“Teachers who are well versed in a variety of team structures can create skillful lessons that engage and enlighten their students.” - Spencer Kagan
Strategies, known as Kagan Structures, can be used to increase student engagement. These structures stem from a core philosophy that if students are given a purposeful structure with which to engage in their learning, they are supported in their ability to grow as a thinker and learner in any content area.
Kagan Structures all rely on core belief systems that enforce:
- frequent processing*
- teambuilding and classbuilding* and
- students teaching students*
* Three fundamental ideas taken from Kagan Cooperative Learning about what structures bring to your classroom.

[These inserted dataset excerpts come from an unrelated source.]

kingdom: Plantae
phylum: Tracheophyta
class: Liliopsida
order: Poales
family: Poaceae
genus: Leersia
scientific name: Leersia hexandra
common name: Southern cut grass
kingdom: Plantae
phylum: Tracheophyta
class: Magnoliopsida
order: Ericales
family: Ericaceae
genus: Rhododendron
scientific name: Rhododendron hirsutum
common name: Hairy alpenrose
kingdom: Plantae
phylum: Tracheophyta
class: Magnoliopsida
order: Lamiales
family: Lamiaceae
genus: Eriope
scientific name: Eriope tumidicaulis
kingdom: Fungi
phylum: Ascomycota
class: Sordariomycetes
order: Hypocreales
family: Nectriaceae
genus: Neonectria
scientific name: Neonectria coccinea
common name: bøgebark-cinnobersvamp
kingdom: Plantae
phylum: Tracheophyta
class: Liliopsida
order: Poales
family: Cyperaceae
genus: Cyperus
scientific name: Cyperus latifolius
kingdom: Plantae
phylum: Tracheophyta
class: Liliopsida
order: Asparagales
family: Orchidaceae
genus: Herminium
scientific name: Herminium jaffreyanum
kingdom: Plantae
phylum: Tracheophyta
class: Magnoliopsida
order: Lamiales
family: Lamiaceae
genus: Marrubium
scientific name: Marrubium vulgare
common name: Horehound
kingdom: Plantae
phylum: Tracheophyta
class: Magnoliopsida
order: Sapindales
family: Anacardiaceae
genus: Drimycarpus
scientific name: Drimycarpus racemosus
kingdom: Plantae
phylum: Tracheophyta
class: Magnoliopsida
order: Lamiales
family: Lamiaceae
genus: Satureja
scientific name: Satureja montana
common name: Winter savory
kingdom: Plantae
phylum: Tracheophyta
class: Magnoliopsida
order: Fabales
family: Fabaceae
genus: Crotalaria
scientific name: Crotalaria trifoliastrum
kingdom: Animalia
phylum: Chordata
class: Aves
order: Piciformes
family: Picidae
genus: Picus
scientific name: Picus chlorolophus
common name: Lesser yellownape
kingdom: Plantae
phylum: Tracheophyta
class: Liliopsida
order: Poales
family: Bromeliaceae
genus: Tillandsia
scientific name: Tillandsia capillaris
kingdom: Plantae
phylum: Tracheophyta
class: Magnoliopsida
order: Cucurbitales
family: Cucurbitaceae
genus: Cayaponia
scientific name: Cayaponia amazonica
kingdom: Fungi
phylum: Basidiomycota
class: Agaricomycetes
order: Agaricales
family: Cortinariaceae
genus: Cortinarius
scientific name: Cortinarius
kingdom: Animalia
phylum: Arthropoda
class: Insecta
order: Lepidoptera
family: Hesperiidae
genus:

Meredith Pettersch taught high school math for 14 years in Denver, Colorado, U.S.A. before moving to Minsk, Belarus 1.5 years ago to begin an international adventure with her family.
She is currently teaching 11-year-old Math, Literature, Writing and Cultural Studies as well as 13-year-old Math and High School Economics and World Governments. In her career, she has mentored teachers through the Boettcher Teacher Program, a teacher residency program in Denver and was given release time to practice Cognitive Coaching with both veteran and novice teachers.
At the center of her teaching philosophy is that every life experience is a learning opportunity. Meredith takes this philosophy into her classroom daily where she models transparency and learning alongside her students. Her students are at the center of her classroom instruction talking and processing material with others. Kagan Cooperative Learning strategies provide a structure with which to engage her students in the learning process. This session will provide its participants with background knowledge about what Kagan Cooperative Learning is and teachers will walk away with five structures to apply to their classrooms tomorrow.